Friedell quotes several cases in which 'automatic attentive breathing' replaced all drug therapy and helped the individuals to live normal, pain-free lives. Some patients were pain-free for 18 years after starting and one reported that he had 'forgotten whether he has a heart or not', so successful was his therapy. Some took up full working duties, though restricting their activities as a precautionary measure and using the breathing technique for a few moments several times per day.

Friedell attributes the success of this breathing technique to the fact that slow abdominal breathing is a healthier physiological state, especially for its massaging effect on the heart and better blood perfusion of blood vessels in the chest, as well as for better oxygenation of tissues. It reduces sympathetic and enhances the relaxing effects of the parasympathetic nervous system on the muscles around the blood vessels, for example, of the heart.

Yogic program

The ideal program for a person suffering from mild coronary heart disease in the form of angina pectoris is pawanmuktasana, nadi shodhana, brahmari, sheetali, sheetkari, ajapa japa and yoga nidra.

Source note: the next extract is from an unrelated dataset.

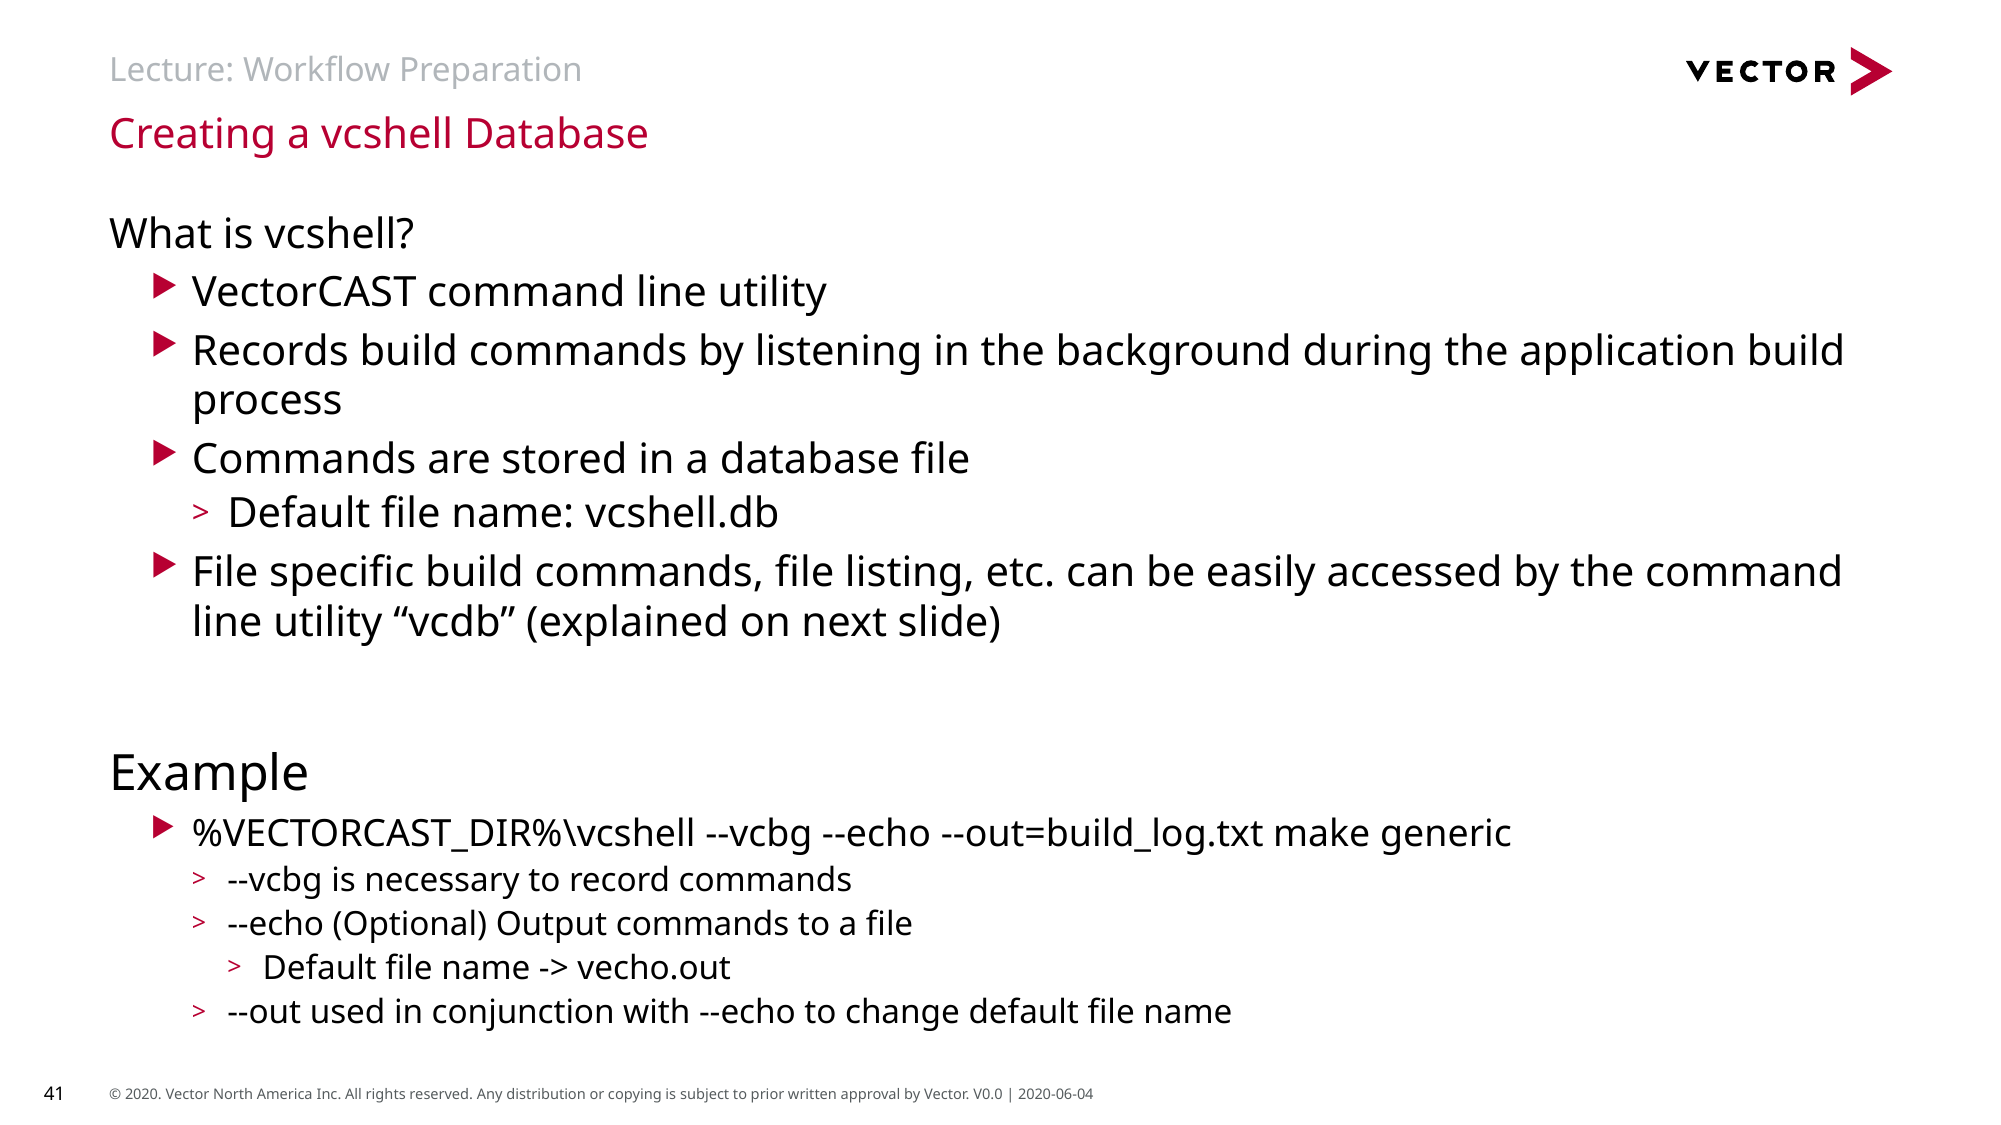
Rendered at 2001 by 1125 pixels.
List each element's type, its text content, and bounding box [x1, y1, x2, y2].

In terms of heart attacks, shavasana and yoga nidra are the ideal methods to allay fear and pain, and to divert the patient's anxious mind from his condition in the critical first few days after the attack has occurred (in the emergency ward). Though heart attack patients used to spend 4 to 6 weeks in hospital, recent moves for earlier rehabilitation have been made in an attempt to positively influence the patient's mental state and to encourage a speedy return to normal activity. After 3 to 4 days of shavasana the patient can start nadi shodhana and by the end of one week pawanmuktasana can be instituted under expert guidance. By 2 to 3 weeks the patient should be ready to go home and to continue his practices there. Combined with sensible lifestyle habits these practices would definitely have a beneficial effect in terms of decreasing the mortality rate from coronary disease even more than was reported by Stern. A multifaceted approach is more likely to be successful. This also applies at the preventative level where more strenuous asanas and pranayama can be used to decrease sympathetic nervous system activity, cholesterol, and thereby shield the individual from the chance of contracting heart disease in the first place.